>>
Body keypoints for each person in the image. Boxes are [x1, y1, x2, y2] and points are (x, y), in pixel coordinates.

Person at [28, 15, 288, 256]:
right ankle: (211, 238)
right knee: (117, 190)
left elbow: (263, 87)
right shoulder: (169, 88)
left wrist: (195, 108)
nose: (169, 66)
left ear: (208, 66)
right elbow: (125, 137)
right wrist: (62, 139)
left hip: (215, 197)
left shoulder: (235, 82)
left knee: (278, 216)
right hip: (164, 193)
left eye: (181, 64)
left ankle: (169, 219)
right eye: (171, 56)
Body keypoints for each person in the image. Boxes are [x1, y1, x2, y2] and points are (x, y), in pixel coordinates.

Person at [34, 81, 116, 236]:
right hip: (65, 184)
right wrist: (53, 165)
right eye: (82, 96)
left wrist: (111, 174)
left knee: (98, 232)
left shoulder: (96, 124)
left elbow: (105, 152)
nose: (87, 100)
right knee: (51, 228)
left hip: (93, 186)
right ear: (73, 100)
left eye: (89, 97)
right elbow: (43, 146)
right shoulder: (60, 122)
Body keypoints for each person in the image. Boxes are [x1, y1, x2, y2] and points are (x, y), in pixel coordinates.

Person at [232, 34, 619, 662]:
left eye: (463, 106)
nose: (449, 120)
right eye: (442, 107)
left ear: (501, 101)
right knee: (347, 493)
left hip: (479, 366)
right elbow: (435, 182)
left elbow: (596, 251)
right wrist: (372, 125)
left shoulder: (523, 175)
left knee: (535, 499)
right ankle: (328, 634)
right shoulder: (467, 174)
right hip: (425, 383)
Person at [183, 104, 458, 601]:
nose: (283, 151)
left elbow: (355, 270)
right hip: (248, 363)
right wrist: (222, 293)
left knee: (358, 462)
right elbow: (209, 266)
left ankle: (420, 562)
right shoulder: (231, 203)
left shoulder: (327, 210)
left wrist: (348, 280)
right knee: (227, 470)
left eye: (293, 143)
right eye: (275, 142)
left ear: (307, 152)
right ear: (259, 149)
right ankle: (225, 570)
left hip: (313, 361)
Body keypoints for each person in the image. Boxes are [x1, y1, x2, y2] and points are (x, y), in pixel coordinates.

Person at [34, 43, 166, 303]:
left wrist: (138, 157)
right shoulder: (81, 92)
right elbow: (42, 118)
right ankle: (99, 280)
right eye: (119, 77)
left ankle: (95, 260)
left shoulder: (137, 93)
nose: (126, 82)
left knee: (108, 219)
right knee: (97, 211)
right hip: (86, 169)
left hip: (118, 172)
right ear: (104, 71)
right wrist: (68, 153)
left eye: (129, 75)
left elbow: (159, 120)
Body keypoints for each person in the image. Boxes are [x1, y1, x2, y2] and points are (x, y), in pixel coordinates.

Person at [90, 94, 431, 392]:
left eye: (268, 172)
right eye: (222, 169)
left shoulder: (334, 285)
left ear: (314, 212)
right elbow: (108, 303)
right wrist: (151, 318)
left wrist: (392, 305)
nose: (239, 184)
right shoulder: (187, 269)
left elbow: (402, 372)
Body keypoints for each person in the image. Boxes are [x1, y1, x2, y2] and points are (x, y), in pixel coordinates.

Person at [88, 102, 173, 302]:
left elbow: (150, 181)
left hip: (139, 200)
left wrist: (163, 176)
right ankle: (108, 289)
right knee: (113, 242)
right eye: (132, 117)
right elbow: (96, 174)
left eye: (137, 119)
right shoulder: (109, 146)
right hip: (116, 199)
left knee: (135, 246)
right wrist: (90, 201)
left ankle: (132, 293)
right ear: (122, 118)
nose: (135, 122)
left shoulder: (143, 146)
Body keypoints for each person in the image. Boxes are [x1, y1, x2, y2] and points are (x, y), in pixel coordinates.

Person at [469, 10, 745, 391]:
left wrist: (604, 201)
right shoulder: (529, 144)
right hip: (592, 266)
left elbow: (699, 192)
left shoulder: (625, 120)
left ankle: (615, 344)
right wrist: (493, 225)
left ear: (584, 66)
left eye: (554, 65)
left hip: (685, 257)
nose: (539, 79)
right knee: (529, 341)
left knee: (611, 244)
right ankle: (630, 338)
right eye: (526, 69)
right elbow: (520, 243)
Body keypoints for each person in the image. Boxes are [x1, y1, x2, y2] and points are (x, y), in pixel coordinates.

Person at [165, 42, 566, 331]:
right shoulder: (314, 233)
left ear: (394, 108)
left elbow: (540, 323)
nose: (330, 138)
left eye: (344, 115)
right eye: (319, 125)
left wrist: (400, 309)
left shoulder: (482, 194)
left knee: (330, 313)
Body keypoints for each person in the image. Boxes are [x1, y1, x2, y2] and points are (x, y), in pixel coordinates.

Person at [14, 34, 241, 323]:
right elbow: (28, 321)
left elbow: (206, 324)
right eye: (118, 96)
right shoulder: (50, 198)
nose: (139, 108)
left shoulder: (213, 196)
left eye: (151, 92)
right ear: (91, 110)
<<
>>
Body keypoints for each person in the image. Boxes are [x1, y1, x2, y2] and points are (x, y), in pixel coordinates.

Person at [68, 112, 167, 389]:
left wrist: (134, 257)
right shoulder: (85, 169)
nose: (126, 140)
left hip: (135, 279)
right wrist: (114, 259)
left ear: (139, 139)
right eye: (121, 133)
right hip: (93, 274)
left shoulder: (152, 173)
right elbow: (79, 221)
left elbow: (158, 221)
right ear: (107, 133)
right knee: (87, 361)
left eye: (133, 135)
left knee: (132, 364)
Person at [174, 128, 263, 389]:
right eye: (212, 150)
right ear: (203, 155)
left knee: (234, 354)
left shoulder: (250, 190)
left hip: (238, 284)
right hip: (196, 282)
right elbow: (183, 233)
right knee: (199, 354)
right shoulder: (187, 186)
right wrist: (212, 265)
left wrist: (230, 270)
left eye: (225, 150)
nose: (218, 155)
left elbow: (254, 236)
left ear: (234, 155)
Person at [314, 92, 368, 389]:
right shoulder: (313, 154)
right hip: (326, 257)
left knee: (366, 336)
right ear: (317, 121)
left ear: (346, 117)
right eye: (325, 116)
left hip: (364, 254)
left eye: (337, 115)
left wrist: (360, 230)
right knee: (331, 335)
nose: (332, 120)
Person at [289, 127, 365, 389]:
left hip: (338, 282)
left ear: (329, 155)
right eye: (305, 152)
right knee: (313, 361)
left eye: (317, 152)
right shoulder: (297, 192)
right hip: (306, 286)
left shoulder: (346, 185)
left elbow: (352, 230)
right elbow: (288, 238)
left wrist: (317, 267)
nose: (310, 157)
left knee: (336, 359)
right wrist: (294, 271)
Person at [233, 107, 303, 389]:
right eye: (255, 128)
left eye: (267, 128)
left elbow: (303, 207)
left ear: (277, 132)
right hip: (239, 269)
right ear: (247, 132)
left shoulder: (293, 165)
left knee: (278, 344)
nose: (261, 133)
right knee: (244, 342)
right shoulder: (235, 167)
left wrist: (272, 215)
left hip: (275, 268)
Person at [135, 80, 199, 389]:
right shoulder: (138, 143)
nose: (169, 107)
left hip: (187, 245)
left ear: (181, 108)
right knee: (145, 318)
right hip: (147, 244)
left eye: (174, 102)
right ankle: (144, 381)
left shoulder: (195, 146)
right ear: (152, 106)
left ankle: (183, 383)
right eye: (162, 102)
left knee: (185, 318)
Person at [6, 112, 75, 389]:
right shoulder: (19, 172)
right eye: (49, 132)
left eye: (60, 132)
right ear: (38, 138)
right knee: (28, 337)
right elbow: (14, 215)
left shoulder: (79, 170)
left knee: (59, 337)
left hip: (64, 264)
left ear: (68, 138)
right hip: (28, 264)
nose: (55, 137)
<<
## ACTIVITY
Above are the records; from them, give again exactly the lines from the one containing "left hip: (135, 279)" through the one containing "left knee: (366, 336)", both included.

## EXERCISE ANSWER
left hip: (135, 279)
right wrist: (114, 259)
left ear: (139, 139)
right eye: (121, 133)
right hip: (93, 274)
left shoulder: (152, 173)
right elbow: (79, 221)
left elbow: (158, 221)
right ear: (107, 133)
right knee: (87, 361)
left eye: (133, 135)
left knee: (132, 364)
Person at [174, 128, 263, 389]:
right eye: (212, 150)
right ear: (203, 155)
left knee: (234, 354)
left shoulder: (250, 190)
left hip: (238, 284)
right hip: (196, 282)
right elbow: (183, 233)
right knee: (199, 354)
right shoulder: (187, 186)
right wrist: (212, 265)
left wrist: (230, 270)
left eye: (225, 150)
nose: (218, 155)
left elbow: (254, 236)
left ear: (234, 155)
Person at [314, 92, 368, 389]:
right shoulder: (313, 154)
right hip: (326, 257)
left knee: (366, 336)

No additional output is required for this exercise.